BAGHDAD – At least 61 people were killed and 219 wounded in coordinated bombings across Iraq over a three-hour span Wednesday morning.

The bloody attacks, in at least a dozen cities and towns from Basra in the south to Mosul in the north, came a day after the U.S. military announced that the number of U.S. troops has dropped below 50,000 for the first time since the U.S.-led invasion in 2003.

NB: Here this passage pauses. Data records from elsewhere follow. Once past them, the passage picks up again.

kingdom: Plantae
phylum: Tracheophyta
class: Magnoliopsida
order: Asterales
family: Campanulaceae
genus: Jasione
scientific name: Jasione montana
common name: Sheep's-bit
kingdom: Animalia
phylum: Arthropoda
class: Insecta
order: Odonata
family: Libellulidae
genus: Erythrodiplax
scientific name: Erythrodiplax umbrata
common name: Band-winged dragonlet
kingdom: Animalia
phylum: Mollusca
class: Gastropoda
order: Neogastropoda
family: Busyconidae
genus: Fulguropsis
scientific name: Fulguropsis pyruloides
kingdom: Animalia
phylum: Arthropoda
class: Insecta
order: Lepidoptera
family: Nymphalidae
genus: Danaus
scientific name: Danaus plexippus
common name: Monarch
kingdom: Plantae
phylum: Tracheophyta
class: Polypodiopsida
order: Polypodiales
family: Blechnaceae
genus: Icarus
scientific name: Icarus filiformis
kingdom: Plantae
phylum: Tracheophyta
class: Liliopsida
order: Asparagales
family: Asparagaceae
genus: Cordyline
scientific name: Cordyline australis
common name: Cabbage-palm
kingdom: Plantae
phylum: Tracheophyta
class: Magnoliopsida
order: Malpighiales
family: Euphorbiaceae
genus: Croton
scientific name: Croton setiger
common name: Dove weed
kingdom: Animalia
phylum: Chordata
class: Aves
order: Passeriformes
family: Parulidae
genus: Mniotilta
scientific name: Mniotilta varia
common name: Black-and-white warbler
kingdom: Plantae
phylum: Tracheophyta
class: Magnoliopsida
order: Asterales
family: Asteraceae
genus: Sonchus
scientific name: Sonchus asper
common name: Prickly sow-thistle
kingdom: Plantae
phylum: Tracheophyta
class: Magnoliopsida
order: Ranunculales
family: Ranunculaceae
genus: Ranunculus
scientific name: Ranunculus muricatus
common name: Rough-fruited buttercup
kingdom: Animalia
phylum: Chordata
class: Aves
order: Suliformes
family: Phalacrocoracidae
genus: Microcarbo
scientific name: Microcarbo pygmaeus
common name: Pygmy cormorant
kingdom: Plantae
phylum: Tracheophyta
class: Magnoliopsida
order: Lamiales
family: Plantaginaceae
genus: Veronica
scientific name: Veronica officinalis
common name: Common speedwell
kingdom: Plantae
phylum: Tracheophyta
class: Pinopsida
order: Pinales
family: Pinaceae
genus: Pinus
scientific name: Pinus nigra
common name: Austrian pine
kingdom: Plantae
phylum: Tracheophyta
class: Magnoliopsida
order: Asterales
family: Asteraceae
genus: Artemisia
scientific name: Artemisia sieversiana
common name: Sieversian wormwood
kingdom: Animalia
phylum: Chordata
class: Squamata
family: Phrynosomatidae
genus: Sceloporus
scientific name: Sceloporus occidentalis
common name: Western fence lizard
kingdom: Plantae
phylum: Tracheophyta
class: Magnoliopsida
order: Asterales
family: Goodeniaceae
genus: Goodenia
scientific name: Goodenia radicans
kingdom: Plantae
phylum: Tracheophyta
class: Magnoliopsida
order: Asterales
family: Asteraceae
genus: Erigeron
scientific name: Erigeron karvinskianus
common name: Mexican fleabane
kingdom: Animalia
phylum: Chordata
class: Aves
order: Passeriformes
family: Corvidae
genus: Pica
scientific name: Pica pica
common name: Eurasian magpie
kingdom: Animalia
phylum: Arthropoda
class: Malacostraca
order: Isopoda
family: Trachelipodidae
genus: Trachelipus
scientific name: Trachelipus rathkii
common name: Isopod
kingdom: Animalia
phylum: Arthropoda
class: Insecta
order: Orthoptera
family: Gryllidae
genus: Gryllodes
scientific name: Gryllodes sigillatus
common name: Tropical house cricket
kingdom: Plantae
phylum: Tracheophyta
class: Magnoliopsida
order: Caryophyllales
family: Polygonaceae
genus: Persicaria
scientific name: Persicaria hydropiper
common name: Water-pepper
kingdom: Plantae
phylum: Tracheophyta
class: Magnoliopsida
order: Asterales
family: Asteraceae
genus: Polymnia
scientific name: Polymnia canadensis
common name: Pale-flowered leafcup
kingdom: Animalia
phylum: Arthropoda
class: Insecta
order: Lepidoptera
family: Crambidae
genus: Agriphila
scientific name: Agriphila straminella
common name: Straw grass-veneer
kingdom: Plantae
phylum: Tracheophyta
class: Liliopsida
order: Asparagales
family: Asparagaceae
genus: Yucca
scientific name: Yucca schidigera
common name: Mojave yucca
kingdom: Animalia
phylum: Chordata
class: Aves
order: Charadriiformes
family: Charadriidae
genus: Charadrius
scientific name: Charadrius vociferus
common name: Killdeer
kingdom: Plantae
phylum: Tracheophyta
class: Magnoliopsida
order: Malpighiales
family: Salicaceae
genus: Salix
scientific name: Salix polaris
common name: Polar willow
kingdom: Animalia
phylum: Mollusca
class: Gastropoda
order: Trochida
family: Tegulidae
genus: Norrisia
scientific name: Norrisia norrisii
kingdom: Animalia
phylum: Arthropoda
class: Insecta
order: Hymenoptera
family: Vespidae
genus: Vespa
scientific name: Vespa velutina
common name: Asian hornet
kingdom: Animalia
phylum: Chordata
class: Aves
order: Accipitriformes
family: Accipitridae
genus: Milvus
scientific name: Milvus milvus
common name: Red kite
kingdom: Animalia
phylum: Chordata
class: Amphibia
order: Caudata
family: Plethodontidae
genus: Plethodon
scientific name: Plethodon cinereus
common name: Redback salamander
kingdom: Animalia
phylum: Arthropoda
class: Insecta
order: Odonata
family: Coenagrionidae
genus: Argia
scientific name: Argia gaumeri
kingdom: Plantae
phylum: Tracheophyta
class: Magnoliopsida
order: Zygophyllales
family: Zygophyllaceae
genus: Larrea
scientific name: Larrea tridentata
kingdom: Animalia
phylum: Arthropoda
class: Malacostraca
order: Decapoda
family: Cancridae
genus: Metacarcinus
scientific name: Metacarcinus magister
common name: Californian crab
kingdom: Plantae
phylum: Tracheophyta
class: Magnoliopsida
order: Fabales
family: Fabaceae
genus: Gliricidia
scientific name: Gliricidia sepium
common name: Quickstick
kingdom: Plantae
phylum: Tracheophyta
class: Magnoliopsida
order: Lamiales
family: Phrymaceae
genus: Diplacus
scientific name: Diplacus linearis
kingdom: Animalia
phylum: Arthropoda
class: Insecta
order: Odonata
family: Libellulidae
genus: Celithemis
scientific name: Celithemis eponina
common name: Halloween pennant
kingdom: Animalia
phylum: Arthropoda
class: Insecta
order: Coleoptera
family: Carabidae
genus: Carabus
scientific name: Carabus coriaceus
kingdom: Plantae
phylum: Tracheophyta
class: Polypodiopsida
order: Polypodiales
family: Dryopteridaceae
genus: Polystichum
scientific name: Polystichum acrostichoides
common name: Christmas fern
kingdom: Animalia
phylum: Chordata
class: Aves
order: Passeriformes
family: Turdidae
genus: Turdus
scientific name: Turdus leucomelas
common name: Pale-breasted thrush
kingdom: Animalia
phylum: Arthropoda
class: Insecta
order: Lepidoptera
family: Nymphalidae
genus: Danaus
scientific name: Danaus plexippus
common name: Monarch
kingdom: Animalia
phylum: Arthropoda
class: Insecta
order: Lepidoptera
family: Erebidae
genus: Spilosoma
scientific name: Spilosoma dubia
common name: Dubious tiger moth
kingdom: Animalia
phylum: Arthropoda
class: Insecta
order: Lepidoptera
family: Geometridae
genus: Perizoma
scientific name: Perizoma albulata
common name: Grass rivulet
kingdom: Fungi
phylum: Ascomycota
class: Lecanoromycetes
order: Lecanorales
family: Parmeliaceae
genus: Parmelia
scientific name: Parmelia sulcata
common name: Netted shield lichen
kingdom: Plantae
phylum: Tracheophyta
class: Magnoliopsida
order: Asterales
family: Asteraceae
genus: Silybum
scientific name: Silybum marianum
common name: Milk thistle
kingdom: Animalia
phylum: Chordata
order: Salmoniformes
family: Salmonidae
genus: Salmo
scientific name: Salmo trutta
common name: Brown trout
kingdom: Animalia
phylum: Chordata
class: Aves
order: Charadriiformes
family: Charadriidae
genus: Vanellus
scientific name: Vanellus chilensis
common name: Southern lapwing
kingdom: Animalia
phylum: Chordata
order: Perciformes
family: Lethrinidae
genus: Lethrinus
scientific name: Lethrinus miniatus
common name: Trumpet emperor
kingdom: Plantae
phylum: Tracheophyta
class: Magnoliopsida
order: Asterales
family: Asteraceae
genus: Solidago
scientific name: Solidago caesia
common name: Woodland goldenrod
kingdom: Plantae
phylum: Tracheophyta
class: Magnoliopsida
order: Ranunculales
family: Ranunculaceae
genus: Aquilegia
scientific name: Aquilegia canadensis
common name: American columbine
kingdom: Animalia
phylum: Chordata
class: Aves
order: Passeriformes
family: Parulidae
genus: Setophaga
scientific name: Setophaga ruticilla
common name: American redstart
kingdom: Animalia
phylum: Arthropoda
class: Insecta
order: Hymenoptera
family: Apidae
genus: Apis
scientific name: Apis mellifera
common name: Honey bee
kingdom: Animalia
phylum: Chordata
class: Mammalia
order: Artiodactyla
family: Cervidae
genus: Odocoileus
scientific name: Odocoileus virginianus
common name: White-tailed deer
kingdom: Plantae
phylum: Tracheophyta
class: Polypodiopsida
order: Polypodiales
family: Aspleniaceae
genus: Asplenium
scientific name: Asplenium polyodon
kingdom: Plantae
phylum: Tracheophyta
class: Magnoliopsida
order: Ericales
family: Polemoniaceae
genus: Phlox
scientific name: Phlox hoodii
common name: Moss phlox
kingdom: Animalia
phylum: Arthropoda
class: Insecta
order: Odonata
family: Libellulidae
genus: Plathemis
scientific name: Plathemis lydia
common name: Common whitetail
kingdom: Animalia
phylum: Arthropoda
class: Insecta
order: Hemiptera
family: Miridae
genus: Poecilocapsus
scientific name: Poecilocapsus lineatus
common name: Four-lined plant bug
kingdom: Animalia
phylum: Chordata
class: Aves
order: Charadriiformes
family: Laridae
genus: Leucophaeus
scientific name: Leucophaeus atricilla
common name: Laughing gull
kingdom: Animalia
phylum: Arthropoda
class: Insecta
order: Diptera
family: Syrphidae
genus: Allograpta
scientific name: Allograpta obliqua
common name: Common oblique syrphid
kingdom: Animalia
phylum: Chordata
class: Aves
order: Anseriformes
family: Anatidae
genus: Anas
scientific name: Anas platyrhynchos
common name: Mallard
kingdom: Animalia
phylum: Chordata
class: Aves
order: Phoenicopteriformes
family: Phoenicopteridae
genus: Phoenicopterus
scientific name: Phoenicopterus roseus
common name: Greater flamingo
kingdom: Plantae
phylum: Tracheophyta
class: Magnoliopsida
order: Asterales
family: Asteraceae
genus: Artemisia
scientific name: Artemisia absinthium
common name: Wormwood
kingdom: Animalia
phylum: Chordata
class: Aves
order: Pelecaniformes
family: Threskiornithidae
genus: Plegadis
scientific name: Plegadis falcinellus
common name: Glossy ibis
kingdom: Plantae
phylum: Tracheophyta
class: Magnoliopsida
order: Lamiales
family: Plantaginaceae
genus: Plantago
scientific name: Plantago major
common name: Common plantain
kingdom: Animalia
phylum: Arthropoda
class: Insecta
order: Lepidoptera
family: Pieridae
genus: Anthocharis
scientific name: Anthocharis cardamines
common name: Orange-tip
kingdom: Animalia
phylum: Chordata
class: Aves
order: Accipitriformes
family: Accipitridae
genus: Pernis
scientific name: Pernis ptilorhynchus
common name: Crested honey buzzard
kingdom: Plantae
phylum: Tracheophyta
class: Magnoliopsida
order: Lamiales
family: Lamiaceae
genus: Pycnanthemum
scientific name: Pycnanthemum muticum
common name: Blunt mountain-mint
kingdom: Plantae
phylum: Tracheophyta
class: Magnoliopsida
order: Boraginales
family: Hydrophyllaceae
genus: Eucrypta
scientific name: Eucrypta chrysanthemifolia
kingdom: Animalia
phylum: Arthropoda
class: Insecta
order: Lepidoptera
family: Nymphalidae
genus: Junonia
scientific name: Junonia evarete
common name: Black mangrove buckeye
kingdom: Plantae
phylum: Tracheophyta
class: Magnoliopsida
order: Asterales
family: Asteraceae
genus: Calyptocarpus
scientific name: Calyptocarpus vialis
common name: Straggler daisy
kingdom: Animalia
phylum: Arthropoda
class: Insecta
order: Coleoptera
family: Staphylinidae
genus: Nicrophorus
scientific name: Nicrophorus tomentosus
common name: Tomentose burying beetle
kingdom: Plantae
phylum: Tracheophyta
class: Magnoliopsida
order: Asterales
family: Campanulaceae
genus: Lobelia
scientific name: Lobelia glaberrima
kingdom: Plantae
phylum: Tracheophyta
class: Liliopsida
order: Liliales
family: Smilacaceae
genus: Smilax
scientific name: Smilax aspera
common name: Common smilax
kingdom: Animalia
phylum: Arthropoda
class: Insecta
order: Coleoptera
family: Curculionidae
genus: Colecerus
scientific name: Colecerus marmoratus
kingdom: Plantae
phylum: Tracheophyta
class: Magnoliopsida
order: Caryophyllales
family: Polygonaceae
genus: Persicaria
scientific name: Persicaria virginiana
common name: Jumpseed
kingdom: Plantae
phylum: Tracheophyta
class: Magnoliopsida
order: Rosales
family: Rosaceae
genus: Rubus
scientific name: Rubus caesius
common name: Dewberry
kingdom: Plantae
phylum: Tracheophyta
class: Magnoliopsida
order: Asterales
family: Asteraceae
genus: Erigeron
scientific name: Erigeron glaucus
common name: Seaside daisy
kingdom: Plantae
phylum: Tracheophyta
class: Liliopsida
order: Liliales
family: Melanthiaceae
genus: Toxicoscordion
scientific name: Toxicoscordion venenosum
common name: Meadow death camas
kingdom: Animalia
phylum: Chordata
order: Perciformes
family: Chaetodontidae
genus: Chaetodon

The combination of roadside bombs and car bombs largely targeted security forces and appeared to represent a resounding statement by Sunni insurgents that they are still strong enough to topple police stations, set Iraqi army trucks ablaze and kill scores of people nationwide.

The countrywide attacks, also underscored the fear among Iraqis of what the future will bring as U.S. troop levels dwindle and a political stalemate nearly six months after national elections fuels a rise in assassinations and other violence.

The deadliest blast Wednesday ripped through the eastern city of Kut after a man drove a vehicle rigged with explosives into a central police station, killing at least 19 people and wounding at least 90 others, according to statements by police and medical officials.

Earlier, a man drove a vehicle weighed down by explosives into a northern Baghdad police station, toppling parts of the building. The blast reverberated through the neighborhood and the top floors of six homes were ripped a part. Shattered glass and debris littered the ground where at least 15 people, mostly civilians, were killed and 57 wounded.

On Wednesday evening, emergency response teams were still combing the rubble for two missing girls. Relatives of a mother and child and a father and son, killed in the blast, were erecting funeral tents.

“It was like hell,” said Sarmad Abd al-Ghani, a shop owner. “It was like an earthquake. All of this is because the politicians are fighting over seats.”

Iraqi security officials were quick to blame the Sunni extremist group al-Qaida in Iraq for the attacks.

“The terrorist aggressions against different parts of our country today are desperate attempts from al-Qaida to disparage our security forces’ performance after the American drawdown,” Maj. Gen. Qassim Atta, the spokesman for Baghdad security forces, said on state television.